On chromosome 13, a putative calpain gene (MAL13P1.310) containing a single intron was found. This gene has been discussed in a paper by Wu et al. . The gene is unusually large (2047 residues) and has a biologically implausible "intron" that appears to have been created to avoid an unrecognised frameshift [see Additional file: 1]. The 5' end of the gene contains a low-complexity region and is more than twice the size of other known calpains (generally 600 – 800 residues). The catalytic domain is the only part of the enzyme with homology with the vertebrate enzymes and in the P. falciparum gene this domain is unusually distant from the N-terminus (residues 1002–1470): in other organisms the active site lies within 150 residues of the N-terminus. It seems probable that a fusion event has occurred at the original 5' end of the calpain gene with a second, to date, unidentified gene. If activation of the P. falciparum calpain is similar to that in other organisms, the 5' domain would be removed during activation and this new element may be responsible for the selective toxicity of the inhibitors or may play some regulatory role.

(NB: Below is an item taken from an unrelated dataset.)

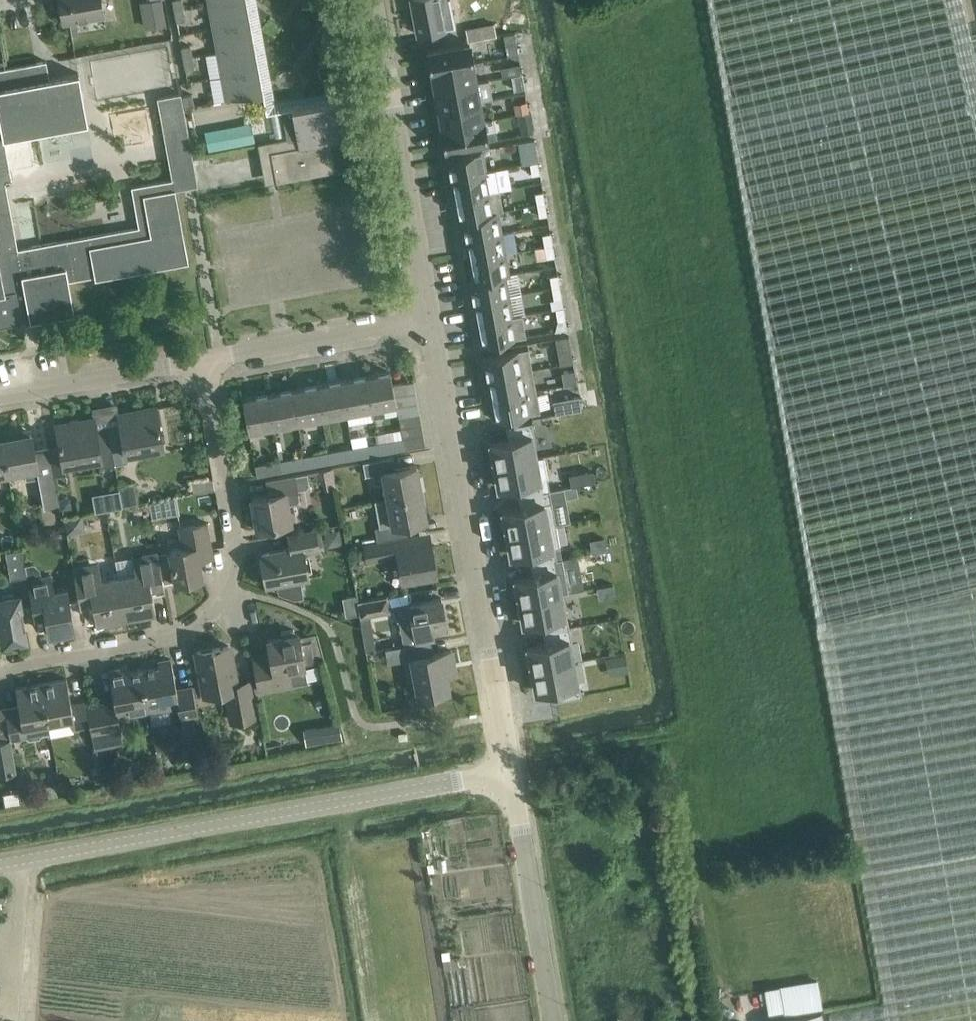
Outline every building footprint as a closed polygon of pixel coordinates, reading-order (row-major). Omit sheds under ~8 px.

The errors in the published genome were unexpected. A re-annotation of the genome will shortly be completed and it is intended that it will be possible to compare the two annotations (Huestis R., personal communication).

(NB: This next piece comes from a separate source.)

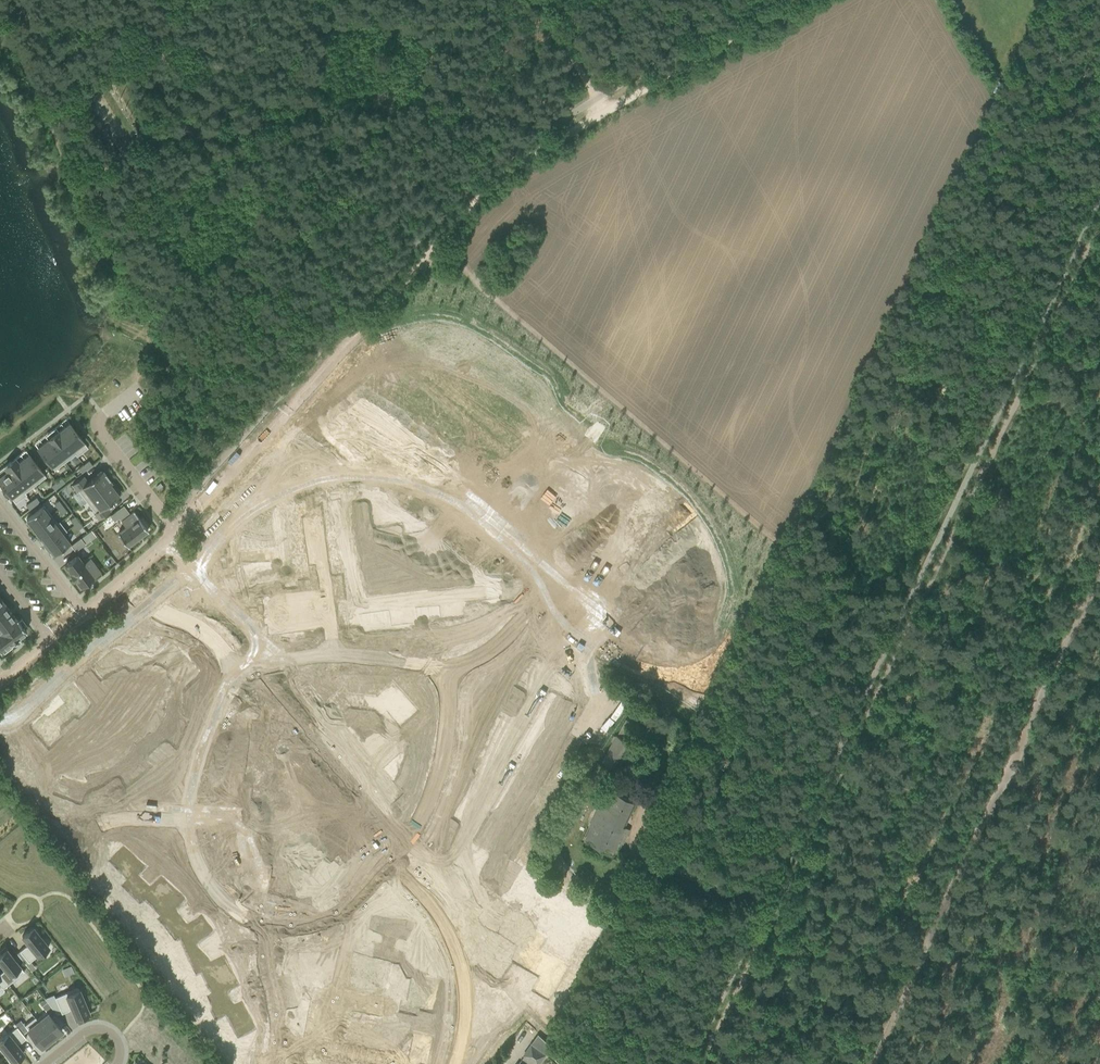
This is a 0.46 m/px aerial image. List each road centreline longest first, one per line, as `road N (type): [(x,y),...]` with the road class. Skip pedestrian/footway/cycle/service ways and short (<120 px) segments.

PEST sequences have not been previously described in P. falciparum and the sequences found here appear to be very similar to those known in other organisms. The presence of PEST sequences in hypothetical proteins, DNA-binding proteins  and proteins involved in intermediary metabolism was expected, while the finding that the majority of PEST +ve sequences were surface exposed proteins was not. The greater length and the lower predicted pI of the PEST +ve proteins and locational bias of the PEST sequences towards the N-terminus are consistent with earlier findings .
Several families of surface exposed proteins are present in chromosome 2: PEST sequences were found in all Pf EMPs, MSP 2 and 5, a subset of SERA antigens (6 of 8) and rifins (2 of 7). Cytoadherence-linked asexual genes (CLAGs) and sub-telomeric variable open-reading frames (STEVORs) were all PEST -ve. The presence of PEST sequences in a subset of SERA and rifins is suggestive of differential processing or cellular turnover and may shed some light on the reason for the large number of these genes in the genome.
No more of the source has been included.